V. Advantages, Disadvantages, and Use Cases
Advantages
| Advantage | Description |
|---|---|
| Removes trend | Eliminates trend interference, clearly revealing cyclical fluctuations |
| Cycle measurement | Can be used to estimate the market’s dominant cycle length |
| Intuitive | Zero-line crossovers and peak/trough patterns are easy to understand |
| Complementary perspective | Provides a cycle dimension that other trend/momentum indicators lack |
Disadvantages
| Disadvantage | Description |
|---|---|
| Missing data | Displacement causes the most recent periods to be uncalculable |
| Not real-time | Not suitable for real-time trading decisions; signals have inherent delay |
| Cycle assumption | Assumes stable cycles exist in price, but actual market cycles may be unstable |
| Parameter selection difficulty | Need to approximately know the cycle length before choosing appropriate parameters |
Use Cases
- Commodity futures: Many commodities (e.g., agricultural products) have seasonal cycles that DPO captures well
- Stock indices: Used in the context of known cycles such as election cycles or earnings seasons
- Paired with cycle analysis: As part of a cycle analysis toolkit
Comparison with Related Indicators
| Comparison | DPO | CCI | RSI |
|---|---|---|---|
| Detrended | Yes | No | No |
| Real-time | Poor | Good | Good |
| Cycle analysis | Specialty | General | Not suited |
| Value range | Unbounded | Unbounded | 0–100 |
- Determine the cycle first: Before using DPO, estimate the market’s dominant cycle length through visual observation or mathematical methods (such as autocorrelation functions).

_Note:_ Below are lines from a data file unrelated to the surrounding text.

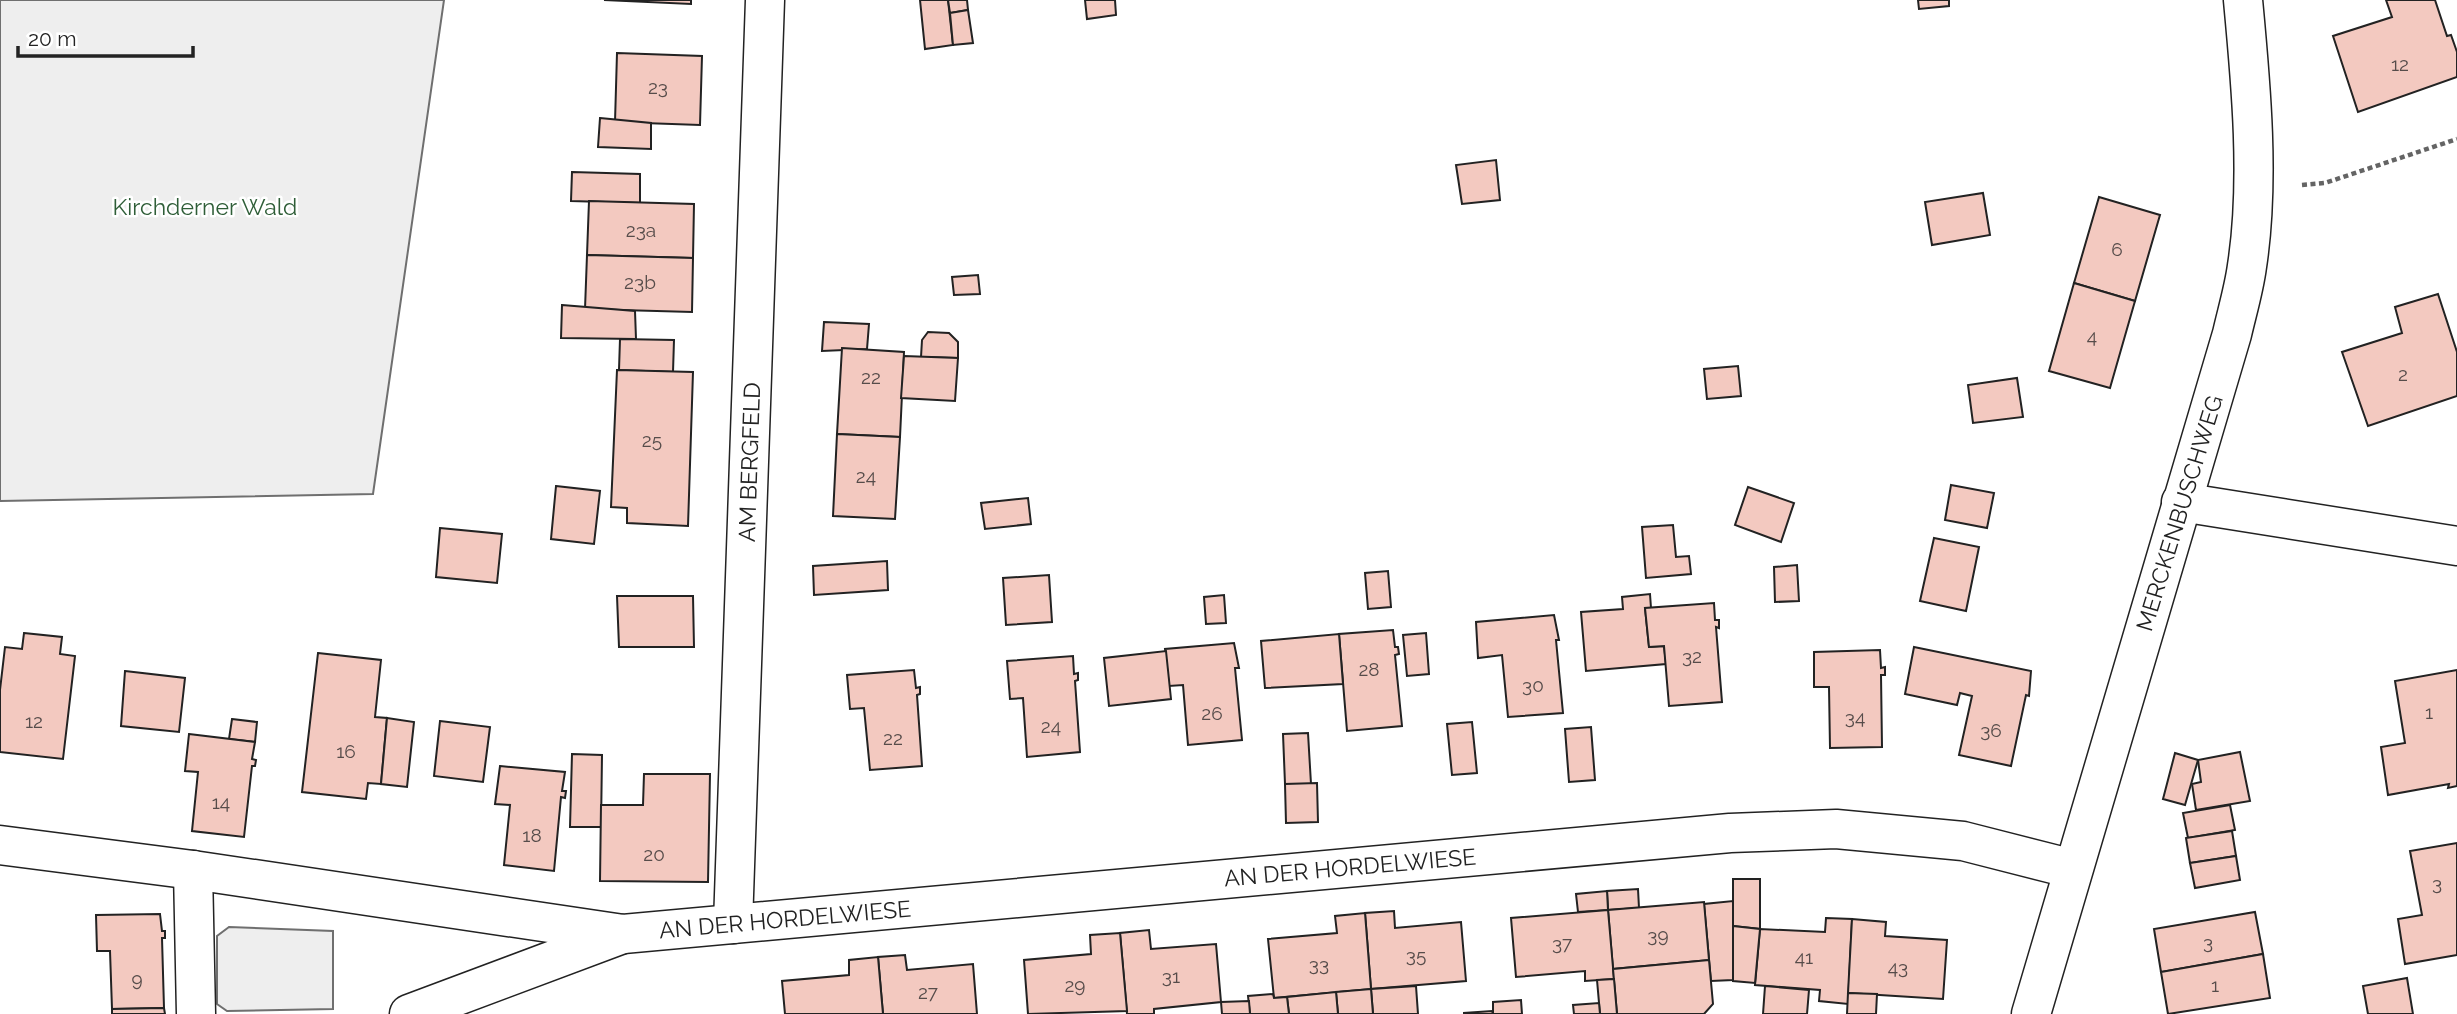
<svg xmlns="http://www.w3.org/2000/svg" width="2457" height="1014" font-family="Raleway,sans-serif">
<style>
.green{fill:#eee;stroke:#6f6f6f;stroke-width:2}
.building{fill:#f3c9c0;stroke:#222;stroke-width:2}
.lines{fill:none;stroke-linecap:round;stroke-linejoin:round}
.street-casing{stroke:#222;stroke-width:41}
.path{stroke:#646464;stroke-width:4.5;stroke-dasharray:5 3.5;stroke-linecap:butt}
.street{stroke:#fff;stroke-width:38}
.labels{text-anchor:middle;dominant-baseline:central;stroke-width:5;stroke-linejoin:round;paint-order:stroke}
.number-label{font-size:19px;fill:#564c4a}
.park-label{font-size:23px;fill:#2f5e38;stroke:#fff}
.street-label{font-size:23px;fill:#222;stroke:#fff}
</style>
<rect width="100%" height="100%" fill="#fff"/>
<g class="green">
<path d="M0,0h444l-71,494 -373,7z"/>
<path d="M229,927l104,4v78l-106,2 -10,-7v-68z"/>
</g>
<g class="building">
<path d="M604,0h87v4z"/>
<path d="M920,0h28l5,45 -28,4z"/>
<path d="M948,0h19l1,10 -18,3z"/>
<path d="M1085,0h30l1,15 -29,4z"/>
<path d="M1918,0h31v6l-30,3z"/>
<path d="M2386,0h49l12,36 4,-1 6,17v25l-99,35 -25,-76 59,-19z"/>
<path d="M968,10l5,33 -20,2 -3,-32z"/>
<path d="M617,53l85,3 -2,69 -85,-3z"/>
<path d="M600,118l51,5v26l-53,-2z"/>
<path d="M1496,160l4,40 -38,4 -6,-39z"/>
<path d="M572,172l68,2v29l-69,-2z"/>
<path d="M1983,193l7,42 -58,10 -7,-43z"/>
<path d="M2099,197l61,18 -25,86 -61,-18z"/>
<path d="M589,201l105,3 -1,54 -106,-3z"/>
<path d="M587,255l106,3 -1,54 -107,-3z"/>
<path d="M978,275l2,19 -26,1 -2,-18z"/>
<path d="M2074,283l61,18 -25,87 -61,-17z"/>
<path d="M2438,294l19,58v44l-89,30 -26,-74 60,-19 -7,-26z"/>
<path d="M562,305l73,6 1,28 -75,-1z"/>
<path d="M824,322l45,2 -2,25 -45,2z"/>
<path d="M928,332l21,1 9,9v16l-37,-1 1,-17z"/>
<path d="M620,339l54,1 -1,32 -54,-2z"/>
<path d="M842,348l62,4 -4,85 -63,-3z"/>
<path d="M904,356l54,2 -3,43 -54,-3z"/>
<path d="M1738,366l3,30 -34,3 -3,-30z"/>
<path d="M617,370l76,2 -5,154 -61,-3v-15l-16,-1z"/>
<path d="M2017,378l6,39 -50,6 -5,-38z"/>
<path d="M837,434l63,3 -5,82 -62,-3z"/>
<path d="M1951,485l43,8 -7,35 -42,-8z"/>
<path d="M556,486l44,5 -6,53 -43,-5z"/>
<path d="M1748,487l46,16 -13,39 -46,-17z"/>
<path d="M1028,498l3,26 -46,5 -4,-26z"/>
<path d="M1673,525l3,32 13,-1 2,18 -45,4 -4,-51z"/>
<path d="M440,528l62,6 -5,49 -61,-6z"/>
<path d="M1934,538l45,9 -13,64 -46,-10z"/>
<path d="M887,561l1,29 -74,5 -1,-29z"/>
<path d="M1797,565l2,36 -24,1 -1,-35z"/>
<path d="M1388,571l3,36 -23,2 -3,-36z"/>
<path d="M1049,575l3,47 -46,3 -3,-47z"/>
<path d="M1650,594l1,14h-6l4,39 15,-1 2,18 -80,7 -5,-59 42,-3 -1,-12z"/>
<path d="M1224,595l2,28 -20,1 -2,-27z"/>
<path d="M617,596h76l1,51h-75z"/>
<path d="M1714,603l1,17h4v8l-3,-1 6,75 -53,4 -5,-60 -15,1 -4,-39z"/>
<path d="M1554,615l5,25h-3l7,73 -55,4 -6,-62 -24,3 -2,-36z"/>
<path d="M1393,630l2,17h3l1,7 -4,1 7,71 -55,5 -8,-97z"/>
<path d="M24,633l38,4 -2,17 15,2 -12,103 -63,-7v-62l5,-43 17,2z"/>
<path d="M1426,633l3,41 -22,2 -4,-41z"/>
<path d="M1339,634l4,50 -78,4 -4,-47z"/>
<path d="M1234,643l5,25h-4l7,72 -54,5 -5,-60 -14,1 -4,-37z"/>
<path d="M1914,647l117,24 -2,25 -3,-1 -15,71 -52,-11 13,-59 -12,-3 -3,12 -52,-11z"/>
<path d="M1880,650l1,18 4,-1v8h-4l1,72 -52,1 -1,-61h-15v-35z"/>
<path d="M1166,651l5,48 -62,7 -5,-48z"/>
<path d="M318,653l63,7 -6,57 12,1 -6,66 -13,-1 -2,16 -64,-7z"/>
<path d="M1073,656l1,18 4,-1v7l-3,1 5,71 -53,5 -4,-59 -13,1 -3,-38z"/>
<path d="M914,670l2,18 4,-1v7l-3,1 5,71 -52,4 -6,-62 -14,1 -3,-34z"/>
<path d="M2457,670v116l-9,2 1,-4 -61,11 -7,-48 24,-4 -10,-62z"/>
<path d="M125,671l60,7 -6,54 -58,-6z"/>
<path d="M387,718l27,4 -7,65 -26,-3z"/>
<path d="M232,719l25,3 -2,20 -26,-3z"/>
<path d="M440,721l50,6 -7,55 -49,-6z"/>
<path d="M1472,722l5,51 -25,2 -5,-51z"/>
<path d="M1591,727l4,53 -26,2 -4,-53z"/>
<path d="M1308,733l3,51h-26l-2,-50z"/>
<path d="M189,734l66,8 -3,17 4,1 -1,6h-3l-8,71 -52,-6 6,-59 -13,-1z"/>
<path d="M2240,752l10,49 -54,9 -4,-26 9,-2 -3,-22z"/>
<path d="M2175,753l23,7 -13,45 -22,-6z"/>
<path d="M572,754l30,1 -1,72h-31z"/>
<path d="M500,766l65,6 -3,19h4l-1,7 -4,-1 -7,74 -50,-6 6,-60 -15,-1z"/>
<path d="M644,774h66l-2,108 -108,-1 1,-76h42z"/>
<path d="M1317,783l1,39 -32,1 -1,-39z"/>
<path d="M2230,805l5,25 -47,8 -5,-25z"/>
<path d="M2232,831l4,25 -46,7 -4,-25z"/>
<path d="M2457,843v112l-52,9 -7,-45 24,-4 -12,-64z"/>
<path d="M2236,856l4,24 -45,8 -5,-25z"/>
<path d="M1733,879h27v50l-27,-3z"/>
<path d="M1638,889l1,19 -31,2 -1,-19z"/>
<path d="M1607,891l1,19 -30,2 -2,-18z"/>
<path d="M1733,901v79l-22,1 -7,-77z"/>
<path d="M1704,902l5,58 -96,9 -5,-59z"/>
<path d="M1608,910l6,69 -29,2v-10l-69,6 -5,-59z"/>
<path d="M1394,911l1,17 66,-6 5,59 -95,8 -6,-76z"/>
<path d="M2255,912l8,42 -102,18 -7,-43z"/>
<path d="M1365,913l6,76 -97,9 -6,-59 69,-6 -2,-17z"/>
<path d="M160,914l2,17h3v7h-3l2,70 -52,1 -2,-58h-13l-1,-36z"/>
<path d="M1826,918l26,1 -4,85 -29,-3 1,-11 -65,-5 5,-56 65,3z"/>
<path d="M1852,919l34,3 -1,14 62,4 -4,59 -95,-6z"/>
<path d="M1733,926l27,3 -5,54 -22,-2z"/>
<path d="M1149,930l2,19 65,-5 5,58 -67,7v5h-27l-7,-81z"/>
<path d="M1120,933l7,78 -99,3 -4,-54 67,-6 -1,-19z"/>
<path d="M2263,954l7,44 -102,16 -7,-42z"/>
<path d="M905,955l2,15 66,-6 4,50h-94l-5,-57z"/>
<path d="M878,957l5,57h-98l-3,-33 67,-6v-15z"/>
<path d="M1709,960l4,44 -9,10h-87l-4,-45z"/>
<path d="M2407,978l6,36h-45l-5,-28z"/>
<path d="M1614,979l3,35h-17l-3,-34z"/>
<path d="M1416,986l2,28h-45l-2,-25z"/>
<path d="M1765,986l44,4 -2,24h-44z"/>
<path d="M1371,989l2,25h-35l-2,-22z"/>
<path d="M1336,992l2,22h-49l-2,-17z"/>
<path d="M1848,993l29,1 -1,20h-29z"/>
<path d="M1273,994l1,4 13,-1 2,17h-39l-2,-18z"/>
<path d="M1521,1000l1,14h-29v-12z"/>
<path d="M1249,1001l1,13h-28l-1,-12z"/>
<path d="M1599,1003l1,11h-26l-1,-9z"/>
<path d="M164,1008l1,6h-53v-5z"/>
<path d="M1492,1011l1,3h-29v-1z"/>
</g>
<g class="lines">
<defs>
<g id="street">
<path d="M2181,502l276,44"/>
<path d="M0,845l193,25 430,64 1107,-101 106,-4 127,12 110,28"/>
<path d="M193,870l3,144"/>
<path d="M733,924l32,-924"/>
<path d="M409,1014l211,-79"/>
<path d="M2031,1014l201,-680c5,-22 12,-45 15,-68 13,-84 4,-182 -4,-266"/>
</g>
</defs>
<use href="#street" class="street-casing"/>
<path class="path" d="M2302,185l23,-2 132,-44"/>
<use href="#street" class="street"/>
</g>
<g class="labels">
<g class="number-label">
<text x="2400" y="64">12</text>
<text x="658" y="87">23</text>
<text x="641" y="230">23a</text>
<text x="2117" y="249">6</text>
<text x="640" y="282">23b</text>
<text x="2092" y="336">4</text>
<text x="2403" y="374">2</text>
<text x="871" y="377">22</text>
<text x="652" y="440">25</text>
<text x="866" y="476">24</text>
<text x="1692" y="656">32</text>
<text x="1369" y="669">28</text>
<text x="1533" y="685">30</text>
<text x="2429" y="712">1</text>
<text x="1212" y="713">26</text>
<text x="1855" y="717">34</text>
<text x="34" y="721">12</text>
<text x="1051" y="726">24</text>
<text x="1991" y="730">36</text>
<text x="893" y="738">22</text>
<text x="346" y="751">16</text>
<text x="221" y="802">14</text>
<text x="532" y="835">18</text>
<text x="654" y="854">20</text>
<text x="2437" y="883">3</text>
<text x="1658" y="935">39</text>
<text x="2208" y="942">3</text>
<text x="1562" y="943">37</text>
<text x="1416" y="955">35</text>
<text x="1804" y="957">41</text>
<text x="1319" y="964">33</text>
<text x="1898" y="967">43</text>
<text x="1171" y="976">31</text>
<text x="137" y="979">9</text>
<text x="1075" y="985">29</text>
<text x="2215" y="985">1</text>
<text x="928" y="992">27</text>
</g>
<g class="park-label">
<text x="205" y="206">Kirchderner Wald</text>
</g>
<g class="street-label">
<text transform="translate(749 462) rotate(-88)">AM BERGFELD</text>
<text transform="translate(2179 513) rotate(-73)">MERCKENBUSCHWEG</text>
<text transform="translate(1350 867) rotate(-5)">AN DER HORDELWIESE</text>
<text transform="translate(785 919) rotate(-5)">AN DER HORDELWIESE</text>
</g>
</g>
<path d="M18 46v10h175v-10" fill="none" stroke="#222222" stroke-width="3.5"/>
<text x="28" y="46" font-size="21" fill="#222222" stroke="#ffffff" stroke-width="5" paint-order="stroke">20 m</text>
</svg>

- Match parameters: DPO’s period parameter should be set to half the estimated cycle length or equal to it.
- Combine with trend direction: In an uptrend, only focus on DPO lows for buying; in a downtrend, only focus on DPO highs for selling.
- Don’t rely on recent values: Due to displacement, the last periods of DPO values are incomplete — use other indicators to compensate.